Ce poëme a tant d'avantages du côté du sujet et des pensées brillantes dont il est semé, que la plupart de ses auditeurs n'ont pas voulu voir les défauts de sa conduite, et ont laissé enlever leurs suffrages au plaisir que leur a donné sa représentation. Bien que ce soit celui de tous mes ouvrages réguliers où je me suis permis le plus de licence, il passe encore pour le plus beau auprès de ceux qui ne s'attachent pas à la dernière sévérité des règles; et, depuis cinquante ans qu'il tient sa place sur nos théâtres, l'histoire ni l'effort de l'imagination n'y ont rien fait voir qui en ait effacé l'éclat. Aussi a-t-il les deux grandes conditions que demande Aristote aux tragédies parfaites, et dont l'assemblage se rencontre si rarement chez les anciens ni chez les modernes ; il les assemble même plus fortement et plus noblement que les espèces que pose ce philosophe. Une maîtresse que son devoir force à poursuivre la mort de son amant, qu'elle tremble d'obtenir, a les passions plus vives et plus allumées que tout ce qui peut se passer entre un mari et sa femme, une mère et son fils, un frère et sa sœur; et la haute vertu dans un naturel sensible

à ces passions, qu'elle dompte sans les affaiblir, et à qui elle laisse toute leur force pour en triompher plus glorieusement, a quelque chose de plus touchant, de plus élevé et de plus aimable que cette médiocre bonté, capable d'une faiblesse, et même d'un crime, où nos anciens étaient contraints d'arrêter le caractère le plus parfait des rois et des princes dont ils faisaient leurs héros, afin que ces taches et ces forfaits, défigurant ce qu'ils leur laissaient de vertu, s'accommodât' au goût et aux souhaits de leurs spectateurs, et fortifiât l'horreur qu'ils avaient conçue de leur domination et de la monarchie.

Rodrigue suit ici son devoir sans rien relâcher de sa passion : Chimène fait la même chose à son tour, sans laisser ébranler son dessein par la douleur où elle se voit abimée par là; et si la présence de son amant lui fait faire quelque faux pas, c'est une glissade dont elle se relève à l'heure même et non-seulement elle connaît si bien sa faute, qu'elle nous en avertit; mais elle fait un prompt désaveu de tout ce qu'une vue si chère lui a pu arracher.
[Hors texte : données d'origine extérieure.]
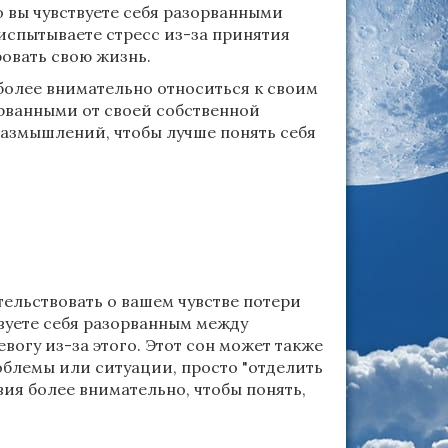
о вы чувствуете себя разорванными
испытываете стресс из-за принятия
овать свою жизнь.
 более внимательно относиться к своим
орванными от своей собственной
азмышлений, чтобы лучше понять себя
тельствовать о вашем чувстве потери
вуете себя разорванным между
огу из-за этого. Этот сон может также
облемы или ситуации, просто "отделить
вия более внимательно, чтобы понять,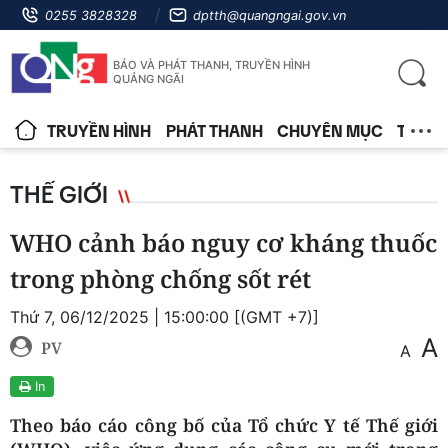
0255 3828328
dptth@quangngai.gov.vn
BÁO VÀ PHÁT THANH, TRUYỀN HÌNH
QUẢNG NGÃI
TRUYỀN HÌNH
PHÁT THANH
CHUYÊN MỤC
TIN T
THẾ GIỚI
WHO cảnh báo nguy cơ kháng thuốc
trong phòng chống sốt rét
Thứ 7, 06/12/2025 | 15:00:00 [(GMT +7)]
A
PV
A
In
Theo báo cáo công bố của Tổ chức Y tế Thế giới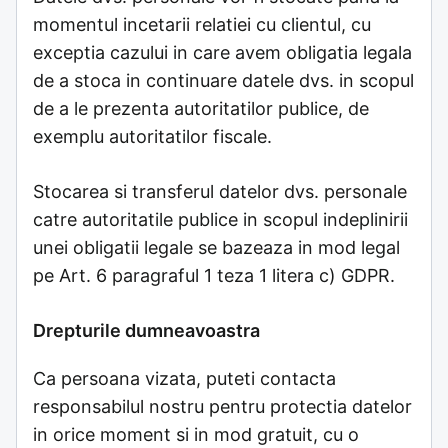
momentul incetarii relatiei cu clientul, cu
exceptia cazului in care avem obligatia legala
de a stoca in continuare datele dvs. in scopul
de a le prezenta autoritatilor publice, de
exemplu autoritatilor fiscale.
Stocarea si transferul datelor dvs. personale
catre autoritatile publice in scopul indeplinirii
unei obligatii legale se bazeaza in mod legal
pe Art. 6 paragraful 1 teza 1 litera c) GDPR.
Drepturile dumneavoastra
Ca persoana vizata, puteti contacta
responsabilul nostru pentru protectia datelor
in orice moment si in mod gratuit, cu o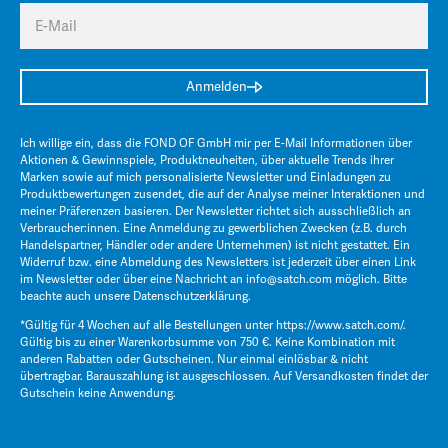
E-Mail
Anmelden
Ich willige ein, dass die FOND OF GmbH mir per E-Mail Informationen über
Aktionen & Gewinnspiele, Produktneuheiten, über aktuelle Trends ihrer
Marken sowie auf mich personalisierte Newsletter und Einladungen zu
Produktbewertungen zusendet, die auf der Analyse meiner Interaktionen und
meiner Präferenzen basieren. Der Newsletter richtet sich ausschließlich an
Verbraucher:innen. Eine Anmeldung zu gewerblichen Zwecken (z.B. durch
Handelspartner, Händler oder andere Unternehmen) ist nicht gestattet. Ein
Widerruf bzw. eine Abmeldung des Newsletters ist jederzeit über einen Link
im Newsletter oder über eine Nachricht an
info@satch.com
möglich. Bitte
beachte auch unsere
Datenschutzerklärung
.
*Gültig für 4 Wochen auf alle Bestellungen unter
https://www.satch.com/
.
Gültig bis zu einer Warenkorbsumme von 750 €. Keine Kombination mit
anderen Rabatten oder Gutscheinen. Nur einmal einlösbar & nicht
übertragbar. Barauszahlung ist ausgeschlossen. Auf Versandkosten findet der
Gutschein keine Anwendung.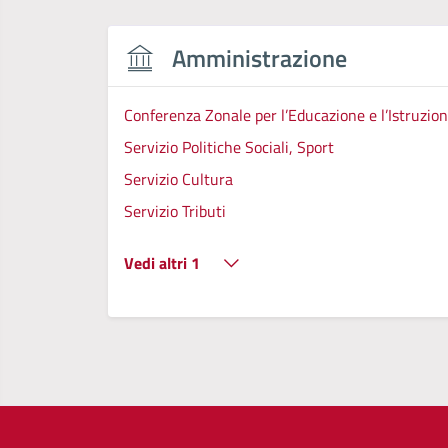
Amministrazione
Conferenza Zonale per l’Educazione e l’Istruzion
Servizio Politiche Sociali, Sport
Servizio Cultura
Servizio Tributi
Vedi altri 1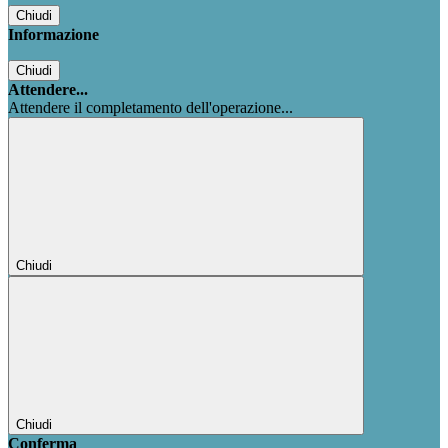
Chiudi
Informazione
Chiudi
Attendere...
Attendere il completamento dell'operazione...
Chiudi
Chiudi
Conferma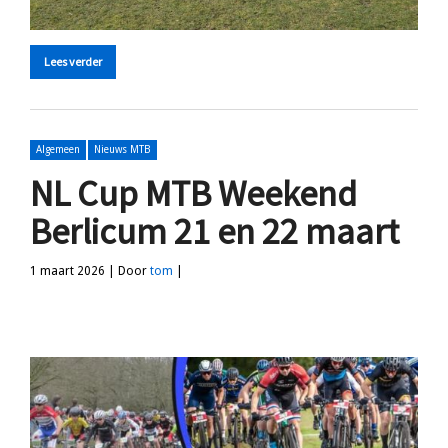
Lees verder
Algemeen
Nieuws MTB
NL Cup MTB Weekend
Berlicum 21 en 22 maart
1 maart 2026 | Door
tom
|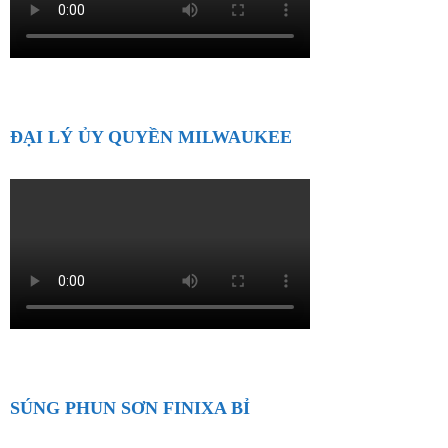
ĐẠI LÝ ỦY QUYỀN MILWAUKEE
SÚNG PHUN SƠN FINIXA BỈ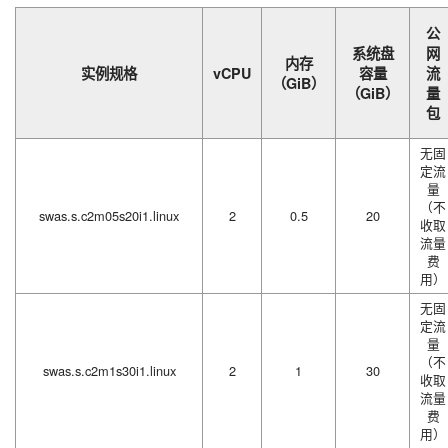
公
系统盘
网
内存
实例规格
vCPU
容量
流
（GiB）
（GiB）
量
包
无固
定流
量
（不
swas.s.c2m05s20i1.linux
2
0.5
20
收取
流量
费
用）
无固
定流
量
（不
swas.s.c2m1s30i1.linux
2
1
30
收取
流量
费
用）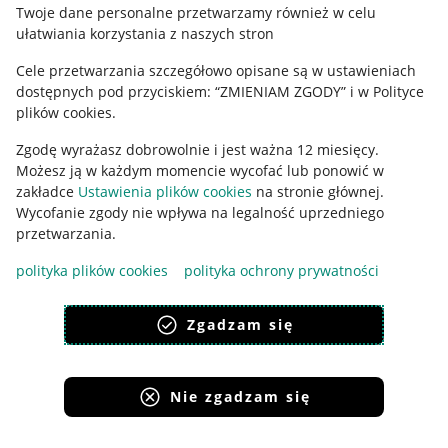
Polityka plików "cookies"
Twoje dane personalne przetwarzamy również w celu
ułatwiania korzystania z naszych stron
Ustawienia plików "cookies"
Cele przetwarzania szczegółowo opisane są w ustawieniach
Udostępnianie lokalizacji
dostępnych pod przyciskiem: “ZMIENIAM ZGODY” i w Polityce
Informacje dla Aktu o Usługach Cyfrowych
plików cookies.
Zgodę wyrażasz dobrowolnie i jest ważna 12 miesięcy.
Pobierz aplikację
Możesz ją w każdym momencie wycofać lub ponowić w
zakładce
Ustawienia plików cookies
na stronie głównej.
Wycofanie zgody nie wpływa na legalność uprzedniego
przetwarzania.
polityka plików cookies
polityka ochrony prywatności
Zgadzam się
Nie zgadzam się
Korzystanie z serwisu oznacza akceptację
regulaminu
.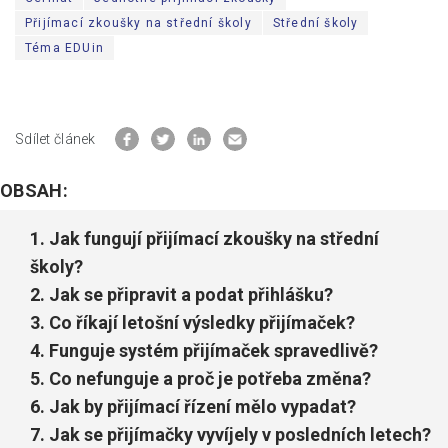
Přijímací zkoušky na střední školy
Střední školy
Téma EDUin
Sdílet článek
OBSAH:
Jak fungují přijímací zkoušky na střední
školy?
Jak se připravit a podat přihlášku?
Co říkají letošní výsledky přijímaček?
Funguje systém přijímaček spravedlivě?
Co nefunguje a proč je potřeba změna?
Jak by přijímací řízení mělo vypadat?
Jak se přijímačky vyvíjely v posledních letech?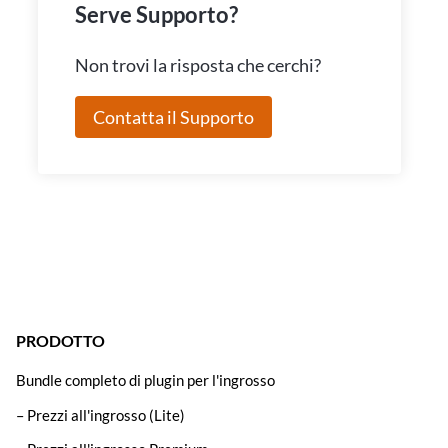
Serve Supporto?
Non trovi la risposta che cerchi?
Contatta il Supporto
PRODOTTO
Bundle completo di plugin per l'ingrosso
– Prezzi all'ingrosso (Lite)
Il n'est point besoin qu'on lui reproche qu'il lui est honteux de souffrir l'entretien de son amant après qu'il a tué son père; elle avoue que c'est la seule prise que la médisance aura sur elle. Si elle s'emporte jusqu'à lui dire qu'elle veut bien qu'on sache qu'elle l'adore et le poursuit, ce n'est point une résolution si ferme, qu'elle l'empêche de cacher son amour de tout son possible lorsqu'elle est en la présence du roi. S'il lui échappe de l'encourager au combat contre don Sanche par ces paroles,

Sors vainqueur d'un combat dont Chimène est le prix,

elle ne se contente pas de s'enfuir de honte au même moment; mais sitôt qu'elle est avec Elvire, à qui elle ne déguise rien de ce qui se passe dans son âme, et que la vue de ce cher objet ne lui fait plus de violence, elle forme un souhait plus raisonnable, qui satisfait sa vertu et son amour tout ensemble, et demande au ciel que ce combat se termine

Sans faire aucun des deux ni vaincu ni vainqueur.

Si elle ne dissimule point qu'elle penche du côté de Rodrigue, de peur d'être à don Sanche, pour qui elle a de l'aversion, cela ne détruit point la protestation qu'elle a faite un peu auparavant que, malgré la loi de ce combat, et les promesses que le roi a faites à Rodrigue, elle lui fera mille autres ennemis, s'il en sort victorieux. Ce grand éclat même qu'elle laisse faire à son amour après qu'elle le croit mort, est suivi d'une opposition vigoureuse

Sans chercher à justifier l'emploi de ces verbes au singulier, nous ferons remarquer que nous donnons la phrase de Corneille telle qu'elle se trouve dans toutes les éditions publiées de son vivant.